📰 AI 资讯

RecRec: Latent Interests Recursive Reasoning for Sequential Recommendation

2026-07-15 04:00

arXiv:2607.12945v1 Announce Type: new Abstract: Sequential recommender systems rely on a single forward pass to encode user interaction histories and predict the next item. Increasing inference-time computation through latent reasoning, with the model proceeding step by step before the final prediction, has been recently explored in sequential recommendation with promising results. However, how to structure the reasoning process for sequential recommendation remains an open question. Existing approaches couple reasoning and prediction in a single $d$-dimensional state, limiting reasoning depth and often relying on multi-stage pipelines with reinforcement learning (RL). We propose RecRec (Recursive Reasoning for Recommendation), an RL-free framework that decouples reasoning from prediction, overcoming the fixed $d$-dimensional state bottleneck of prior methods. RecRec consists of a Context Compressor and a Recursive Reasoner, trained in two simple supervised stages.
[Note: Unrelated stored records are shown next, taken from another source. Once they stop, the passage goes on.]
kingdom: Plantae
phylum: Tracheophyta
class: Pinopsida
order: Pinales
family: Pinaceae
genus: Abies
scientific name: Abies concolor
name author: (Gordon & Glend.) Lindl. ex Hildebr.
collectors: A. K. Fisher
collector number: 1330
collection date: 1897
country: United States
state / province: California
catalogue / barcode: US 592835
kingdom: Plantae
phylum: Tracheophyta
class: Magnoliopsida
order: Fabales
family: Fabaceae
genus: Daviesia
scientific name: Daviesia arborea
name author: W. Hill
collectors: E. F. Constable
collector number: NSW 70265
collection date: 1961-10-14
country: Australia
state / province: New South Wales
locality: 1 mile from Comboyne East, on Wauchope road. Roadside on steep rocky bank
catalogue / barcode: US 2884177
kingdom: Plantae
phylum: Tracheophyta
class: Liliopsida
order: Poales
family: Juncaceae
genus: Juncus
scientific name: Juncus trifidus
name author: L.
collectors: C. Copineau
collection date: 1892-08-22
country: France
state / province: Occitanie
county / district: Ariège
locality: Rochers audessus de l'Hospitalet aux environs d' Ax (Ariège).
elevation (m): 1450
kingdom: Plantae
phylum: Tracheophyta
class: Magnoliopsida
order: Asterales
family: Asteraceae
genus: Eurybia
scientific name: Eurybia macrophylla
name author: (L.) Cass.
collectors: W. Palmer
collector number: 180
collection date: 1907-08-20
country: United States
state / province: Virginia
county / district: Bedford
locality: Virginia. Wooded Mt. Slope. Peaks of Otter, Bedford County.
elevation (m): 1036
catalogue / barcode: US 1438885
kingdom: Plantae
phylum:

The Context Compressor distills the backbone's hidden states into a small set of latent interests, with an Interest Diversity Regularizer encouraging each interest to capture a distinct aspect of user behavior. The Recursive Reasoner then refines these interests by reasoning in a separate intermediate latent space. Deep supervision lets the reasoning depth be freely adjusted at inference without retraining. On four real-world datasets, RecRec outperforms state-of-the-art reasoning-enhanced methods, and on three of four datasets, gains extend past the training-time depth. Our findings point to a decoupled, multi-vector recipe that unleashes latent reasoning from the single-state bottleneck of prior methods, suggesting reasoning-state structure as a design axis to explore further in sequential recommendation.